Inform parents, paediatric surgeons, air reduction enema
## Footnote
This approach is critical for timely intervention.
178
How would you perform an air enema for intussusception?
Ensure no complications, hydrate child, informed consent, insert Foley catheter, insufflate at 4L/min, retry if necessary
## Footnote
This procedure is a non-invasive treatment option.
179
What are the differential diagnoses for microcolon in meconium ileus?
Ileal atresia, anal atresia, Hirschsprung, meconium plug
## Footnote
Identifying the underlying cause is essential for management.
180
How would you perform a lower GI contrast study in meconium ileus?

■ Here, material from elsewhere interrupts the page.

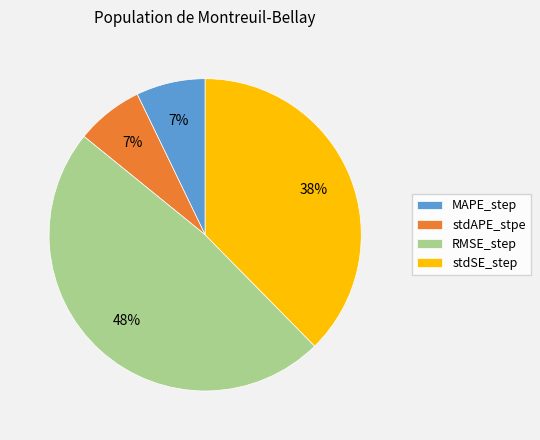

Do RMSE_step and stdAPE_stpe together represent more than half of the pie?

Yes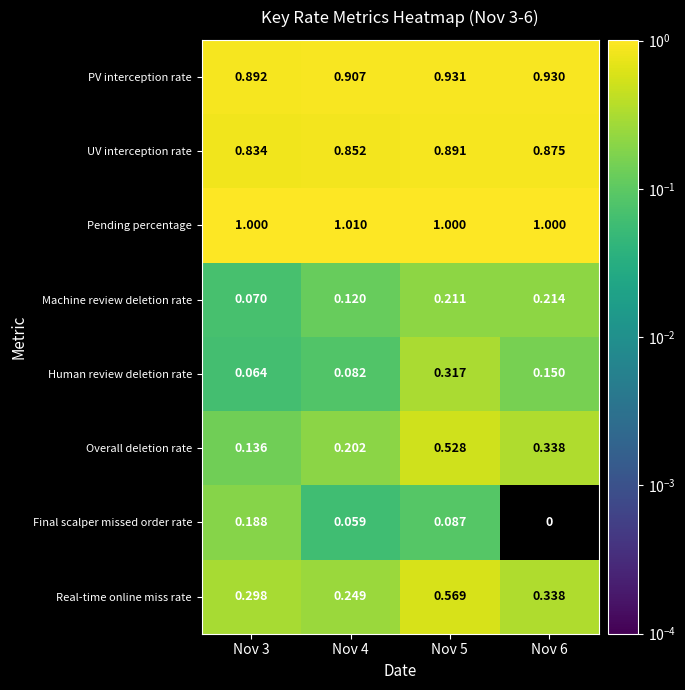

Between Nov 3 and Nov 5, which series saw the biggest shift?

Overall deletion rate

Contrast via 8F catheter in rectum, low dose fluoroscopy, follow contrast progress, can roll from left to right if needed
## Footnote
This technique helps visualize the bowel.
181
What are the associations with meconium plug syndrome?
Maternal diabetes, magnesium (given in pre-eclampsia), Hirschsprung, cystic fibrosis
## Footnote
Recognizing these associations aids in diagnosis.
182
What are the subtypes of Hirschsprung disease?
Short segment (75%), long segment (15%), total colonic aganglionosis (8%), ultrashort segment
## Footnote
Each subtype has different implications for treatment.
183
What is the management for Hirschsprung disease?
Full thickness rectal biopsy 2cm above dentate line
## Footnote
This biopsy confirms the diagnosis.
184
What is the Rule of 2s for Meckel diverticulitis?
2% of population, 2 feet from ileocaecal valve, 2 inches in length, symptomatic by 2 years, 2% symptomatic, 2 types of ectopic tissue
## Footnote
This mnemonic is useful for remembering key facts about Meckel diverticulum.
185
What is the embryology of Meckel diverticulitis?
Failed involution of the vitelline duct, true diverticulum on antimesenteric side of bowel
## Footnote
Understanding its embryological origin helps in diagnosis.
186
What nuclear medicine study is used for Meckel diverticulitis?
Tc99m pertechnetate if ectopic gastric mucosa
## Footnote
This study helps in identifying ectopic tissues.